So if Obama wanted to have Russian support for tougher sanctions against Iran and cooperation on a follow-on to START II as well as nuclear disarmament, the missile system, in its current form, had to go. In truth, it’s not a great loss for the White House. Democrats have always been sceptical of the Bush-era missile defence system – of both the technology and the benefits of a future system when set against antagonising Russia in the short-term. During President Obama’s visit to Moscow, US and Russian leaders issued a joint statement on missile defense directing experts to jointly analyse and make recommendations on ballistic missile challenges. Today’s announcement is a logical follow-on.
But it will be crucial that NATO allies are brought on board, especially since the best long-term result would likely be a joint US/NATO/Russian system.
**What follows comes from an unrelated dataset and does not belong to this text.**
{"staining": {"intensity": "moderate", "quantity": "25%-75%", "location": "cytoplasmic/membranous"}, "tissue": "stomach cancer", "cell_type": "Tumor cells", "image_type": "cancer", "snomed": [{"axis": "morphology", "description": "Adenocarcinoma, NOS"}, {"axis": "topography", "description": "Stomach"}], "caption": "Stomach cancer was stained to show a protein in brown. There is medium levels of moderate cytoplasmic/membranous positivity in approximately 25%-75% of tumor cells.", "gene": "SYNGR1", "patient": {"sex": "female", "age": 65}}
As far as possible, NATO allies should be offered to participate in the expert deliberations on a future to ensure that key allies are satisfied with the end result.
Failure to do so could inflame concerns about a US-Russian strategic condominium. NATO is already hampered by internal division between allies who see Russia as a threat and those who do not. Poland and the Czech Republic, in particular, will need to be reassured; one way to do so could be through a credible NATO presence on their soil, which will not be seen as provocative by Russia. Establishing a NATO School for Post-Conflict Reconstruction in Warsaw could be one option. It time, this could develop into a joint NATO-Russian initiative, but to start off it is worth keeping as a NATO-only institution.
Obama was right to double back on the Bush-era initiative, but will needs to be clear that he expects Russian support on a number of open files, including Iran, while the US must take care of its allies, especially Poland and the Czech Republic, but also others who feel exposed to Russia’s whims. Tomorrow’s speech on Russia by NATO Secretary-General Anders Fogh Rasmussen will be one to watch.